Silvia Salis, la forza gentile di cui il centrosinistra ha bisogno

Dalla pedana olimpica alla guida di Genova: un esempio di leadership concreta che il campo progressista farebbe bene a non ignorare.

Silvia Salis

Nel panorama spesso grigio e autoreferenziale della politica italiana, l’elezione di Silvia Salis a sindaca di Genova appare come una ventata d’aria fresca, carica di significato e, soprattutto, di possibilità. Non è solo la storia dell’ex atleta che diventa prima cittadina della sua città natale, ma il simbolo di una politica che potrebbe tornare a parlare un linguaggio comprensibile, ispirato, e profondamente radicato nella realtà delle persone. Una politica che serve e non si serve.

Salis non è una professionista della politica nel senso più deteriore del termine. È una donna che ha conosciuto la disciplina, il sacrificio e la sconfitta, come accade nello sport, e come raramente accade nella carriera imbalsamata di molti dirigenti di partito. È cresciuta nel cuore popolare di Genova, figlia di un militante comunista e storico custode dell’impianto sportivo di Villa Gentile. Il suo percorso, da atleta olimpica a dirigente del Coni fino all’elezione a sindaca con il 54,1% dei voti al primo turno, parla di un talento naturale per la leadership, e di una capacità di unire mondi e sensibilità diverse, dai cittadini comuni agli apparati istituzionali.

La sua candidatura, civica, autonoma, ma sostenuta da una coalizione larga che ha messo insieme PD, Movimento 5 Stelle, Italia Viva, Azione e la sinistra ecologista, è riuscita dove spesso il centrosinistra fallisce: tenere insieme le sue anime senza trasformarle in correnti centrifughe. Silvia Salis non ha promesso miracoli, ma ha saputo parlare con semplicità e fermezza di temi concreti: lavoro stabile, povertà educativa, servizi pubblici, transizione ecologica, rigenerazione urbana. Ha mostrato che la competenza può essere appassionata, e che la passione può essere lucida.
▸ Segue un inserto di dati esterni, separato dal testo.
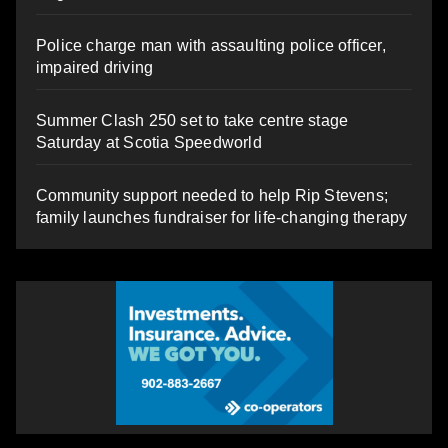
Police charge man with assaulting police officer,
impaired driving
Summer Clash 250 set to take centre stage
Saturday at Scotia Speedworld
Community support needed to help Rip Stevens;
family launches fundraiser for life-changing therapy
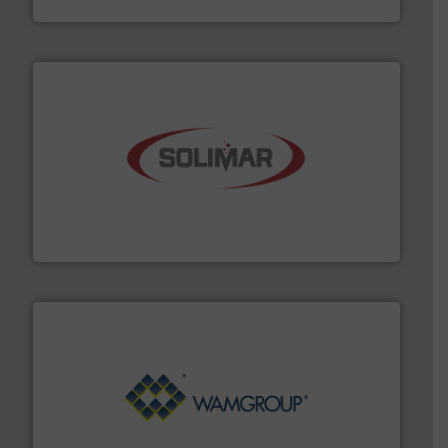
the dry bulk material handling industry.
More info ➜
of aeration systems and engineered components for
Solimar Pneumatics is a leading designer and supplier
Solimar Pneumatics
Processing.
More info ➜
its product lines in the field of Bulk Solids Handling &
Conveyors and holds top-ranking positions in each of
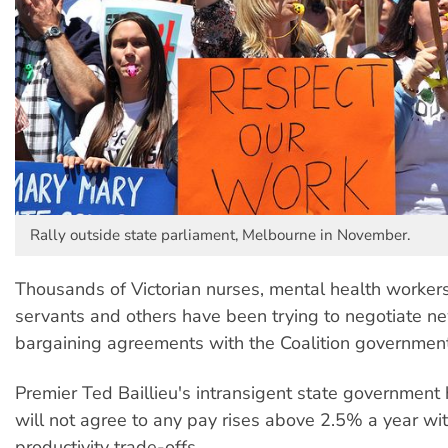
Rally outside state parliament, Melbourne in November.
Thousands of Victorian nurses, mental health workers
servants and others have been trying to negotiate n
bargaining agreements with the Coalition government
Premier Ted Baillieu's intransigent state government h
will not agree to any pay rises above 2.5% a year wi
productivity trade-offs.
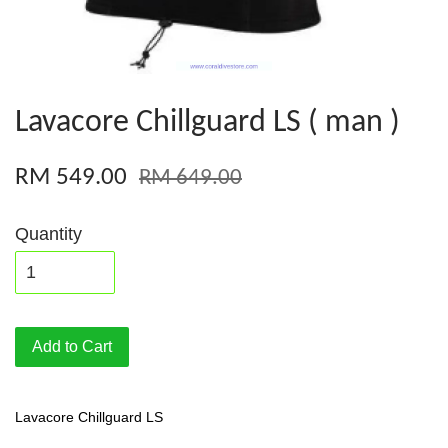
Lavacore Chillguard LS ( man )
RM 549.00
RM 649.00
Quantity
Add to Cart
Lavacore Chillguard LS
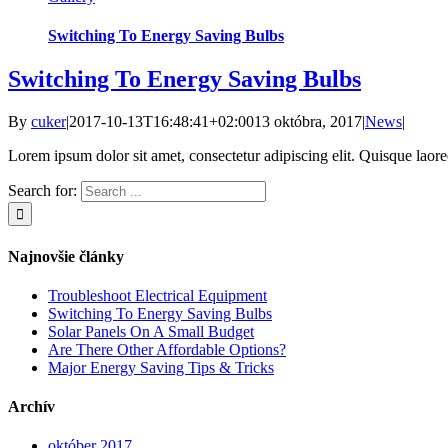
Switching To Energy Saving Bulbs
Switching To Energy Saving Bulbs
By
cuker
|
2017-10-13T16:48:41+02:00
13 októbra, 2017
|
News
|
Lorem ipsum dolor sit amet, consectetur adipiscing elit. Quisque laoreet
Search for:
Najnovšie články
Troubleshoot Electrical Equipment
Switching To Energy Saving Bulbs
Solar Panels On A Small Budget
Are There Other Affordable Options?
Major Energy Saving Tips & Tricks
Archív
október 2017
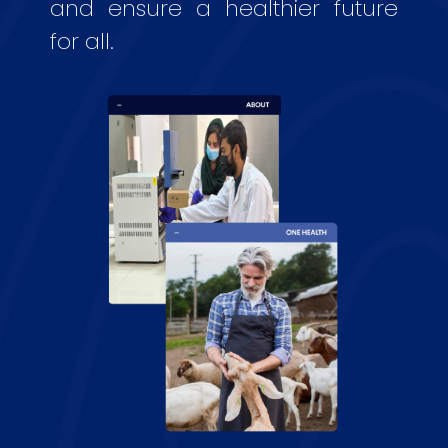
and ensure a healthier future
for all.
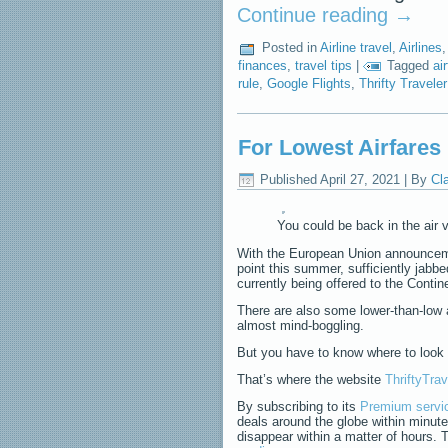
Continue reading
→
Posted in
Airline travel
,
Airlines
finances
,
travel tips
|
Tagged
ai
rule
,
Google Flights
,
Thrifty Traveler
For Lowest Airfares 
Published
April 27, 2021
|
By
Cl
You could be back in the air v
With the European Union announcemen
point this summer, sufficiently jab
currently being offered to the Contin
There are also some lower-than-low a
almost mind-boggling.
But you have to know where to look 
That’s where the website
ThriftyTra
By subscribing to its
Premium servi
deals around the globe within minut
disappear within a matter of hours. T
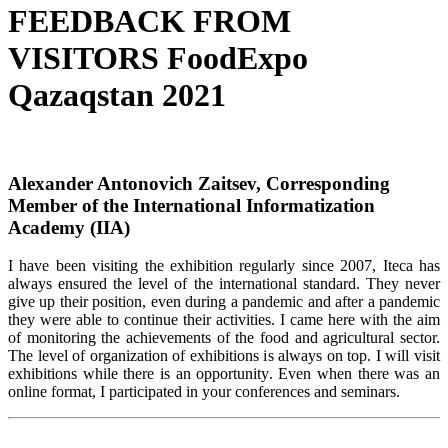
FEEDBACK FROM
VISITORS FoodExpo
Qazaqstan 2021
Alexander Antonovich Zaitsev, Corresponding
Member of the International Informatization
Academy (IIA)
I have been visiting the exhibition regularly since 2007, Iteca has
always ensured the level of the international standard. They never
give up their position, even during a pandemic and after a pandemic
they were able to continue their activities. I came here with the aim
of monitoring the achievements of the food and agricultural sector.
The level of organization of exhibitions is always on top. I will visit
exhibitions while there is an opportunity. Even when there was an
online format, I participated in your conferences and seminars.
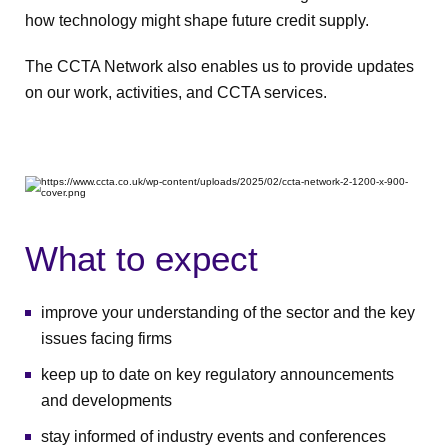
how technology might shape future credit supply.
The CCTA Network also enables us to provide updates
on our work, activities, and CCTA services.
What to expect
improve your understanding of the sector and the key
issues facing firms
keep up to date on key regulatory announcements
and developments
stay informed of industry events and conferences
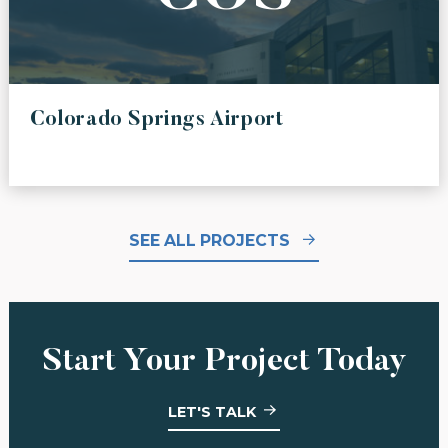
Colorado Springs Airport
SEE ALL PROJECTS
Start Your Project Today
LET'S TALK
In un’Italia che cerca disperatamente nuovi volti credibili,  Silvia Salis si staglia come una figura potenzialmente decisiva per il futuro del centrosinistra. Perché non ha bisogno di farsi leader: lo è già nei fatti. Perché rappresenta una generazione che ha visto il crollo delle ideologie e pretende ora una politica che funzioni. E perché il suo successo parla anche a quella parte di Paese che si è rifugiata nell’astensione, disillusa da un campo progressista incapace di darsi una visione comune e un metodo condiviso.

La domanda, allora, non è se Silvia Salis possa essere una futura leader nazionale del centrosinistra. La domanda vera è: il centrosinistra sarà in grado di riconoscerla, sostenerla, proteggerla dalla tentazione tutta italiana di logorare chi emerge senza aver fatto la trafila dei circoli, delle tessere e delle correnti?

Il centrosinistra è malato di autoreferenzialità, perennemente intrappolato tra le ambizioni personali dei suoi dirigenti e le litigiosità delle sue sigle. Ha bisogno come il pane di figure come Silvia Salis, capaci di parlare a tutti senza tradire sé stesse, di unire senza appiattire. Ma per farlo, deve prima decidere cosa vuole essere: un fronte litigioso di minoranze velleitarie o una casa politica ampia e solida, dove chi ha qualcosa da dire e da fare trovi davvero spazio.

Silvia Salis ha iniziato il suo cammino da sindaca con parole semplici e forti: “Genova deve diventare più giusta, più solidale e più forte”. Sarebbe un errore limitare quella visione ai confini della sua città. È tempo che il centrosinistra tutto, se ancora vuole avere un futuro, ascolti con attenzione. E, per una volta, impari.